4.1. UCI Data Set In our experiments, totally four UCI data sets are used, including 4-dimensional Iris, 13-dimensional Wine, 10-dimensional Glass, and 34-dimensional Tyrphostin AG-1478 clinical trial Ionosphere. There are 3 clusters in data set of Iris, each of which has 50 data patterns; 3 clusters in data set of Wine, which have 50, 60, and 68 data patterns; 6 clusters in data set of Glass, which have 30, 35, 40, 42, 36, and 31 separately; and 2 clusters in data set of Ionosphere, which have 226 and 125 data patterns. The validity indices of each

method are compared in Table 1. SP-FCM can identify compact groups compared to other algorithms when given the cluster number C. It can also be seen that SRCM and SP-FCM have more obvious advantages than FCM, RCM, and SCM. SP-FCM performs slightly better than SRCM in most cases due to the global search ability which enables it to converge to an optimum or near optimum solutions.

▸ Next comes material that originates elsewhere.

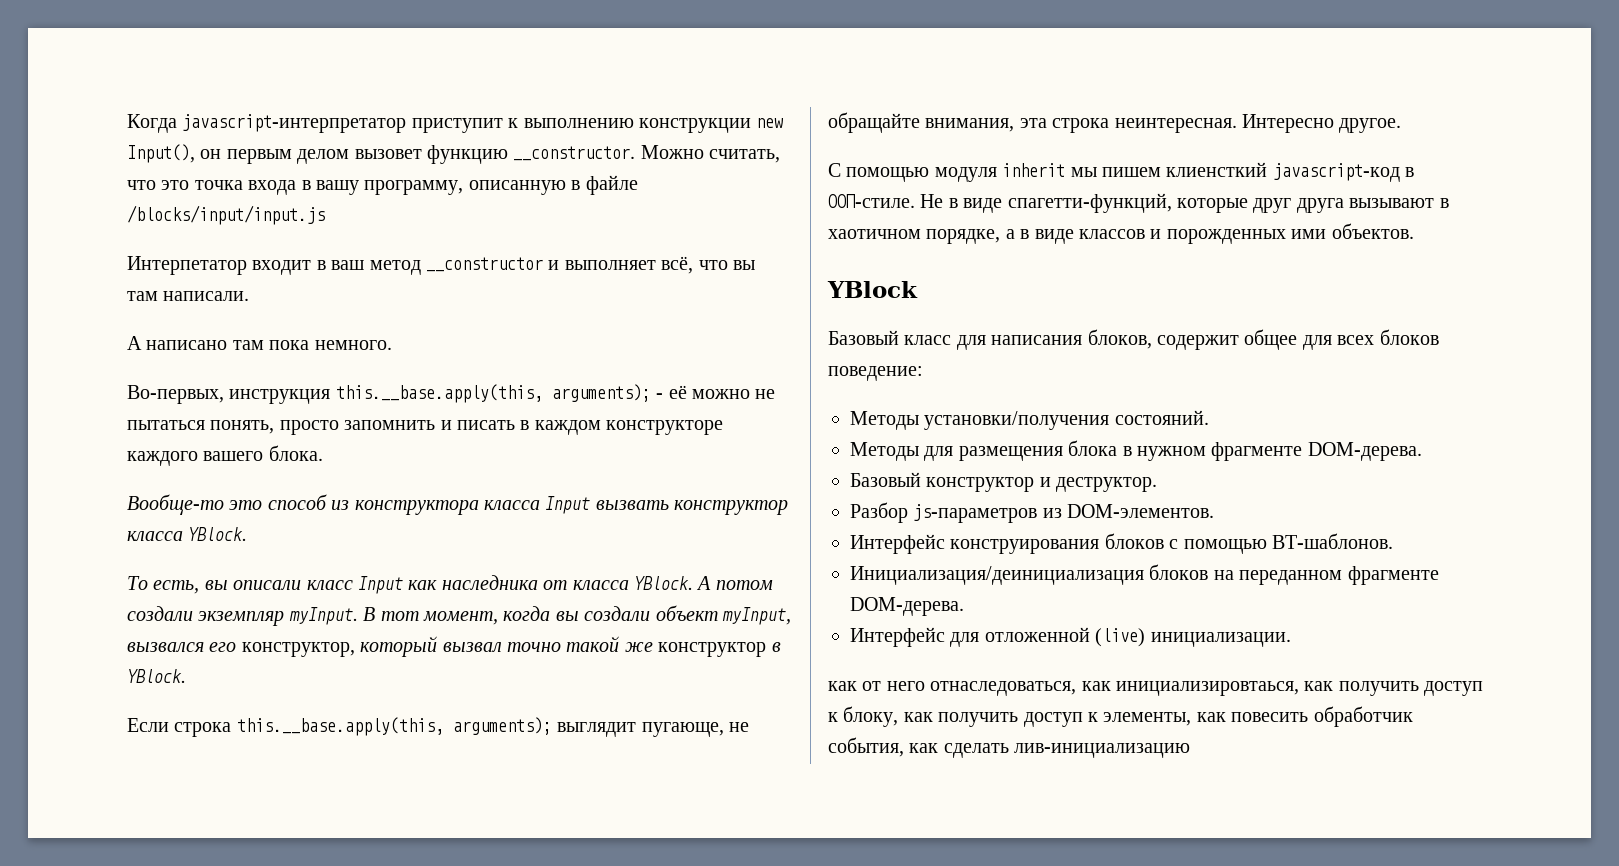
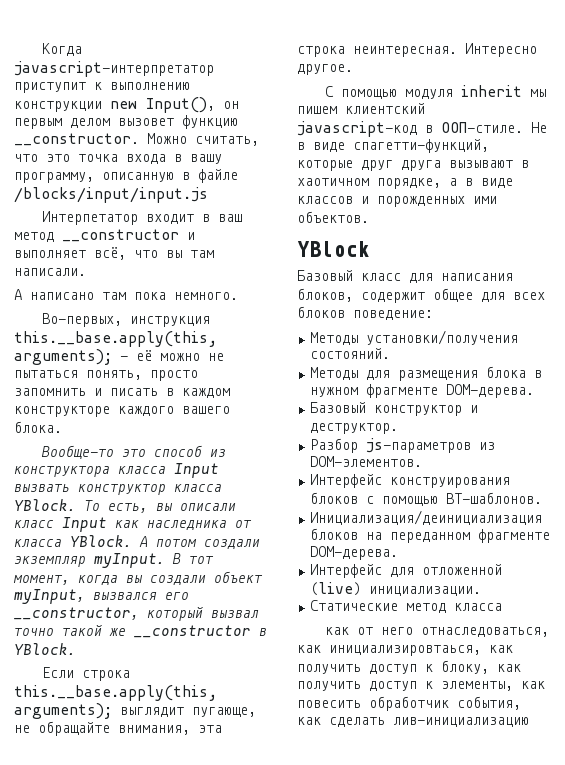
(248, 534) // -> (76, 505) none
[241,642,355,657] конструктор, -> [14,607,139,620] __constructor,
[658,642,767,657] конструктор -> [134,625,251,638] __constructor
[1166,162,1268,177] клиенсткий -> [345,103,425,114] клиентский
(1291, 639) none -> [309,600,502,613] // Статические метод класса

Moreover, shadowed set- and rough set-based clustering methods, namely, SP-FCM, SRCM, RCM, and SCM, perform better than FCM. It implies that the partition of approximation regions can reveal the nature of data structure and only the lower bound and boundary region of each cluster have positive contribution in the process of updating the prototypes. Table 1 Performance of FCM, RCM, SCM, SRCM, and SP-FCM on four UCI data sets. As usual, the number of clusters is implied by the nature of the problem. Here, with the shadowed sets involved, one can anticipate that the optimal number of clusters could be found. The fuzzification coefficient m can be optimized; however, it is common to assume a fixed value of 2.0, which associates with the form of the membership functions of

the generated clusters. For testing the SP-FCM algorithm, the rule C ≤ N1/2 is adopted, and the range of the expected cluster number can be set as (1) Iris, [Cmin = 2, Cmax = 12]; (2) Wine, [Cmin = 2, Cmax = 13]; (3) Glass, [Cmin = 2, Cmax = 14]; (4) Ionosphere, [Cmin = 2, Cmax = 16]. The swarm size is set as L = 20, the maximum iteration number of PSO T = 50, and, for cluster reduction, the cluster cardinality threshold ε = 10 and the attrition rate ρ = 0.1. In each cycle, we get the distribution of every cluster, remove Carfilzomib part of them according to their cardinality, and calculate the XB index, and the cluster number C varies from Cmax to Cmin . After ending the circulation, the partition with the lowest value is selected as the final result. Figure 2 presents the validity indices in the process of generating the optimal cluster number. Smaller values indicate more compact and well-separated clusters. The validity indices reach their minimum value at C = 3, 3, 6, and 2 separately, which correspond to the final cluster prototype and the best partition. Through the shadowed sets and PSO approaches, the influence of each boundary region to the formation of the prototypes and the clusters can be properly resolved.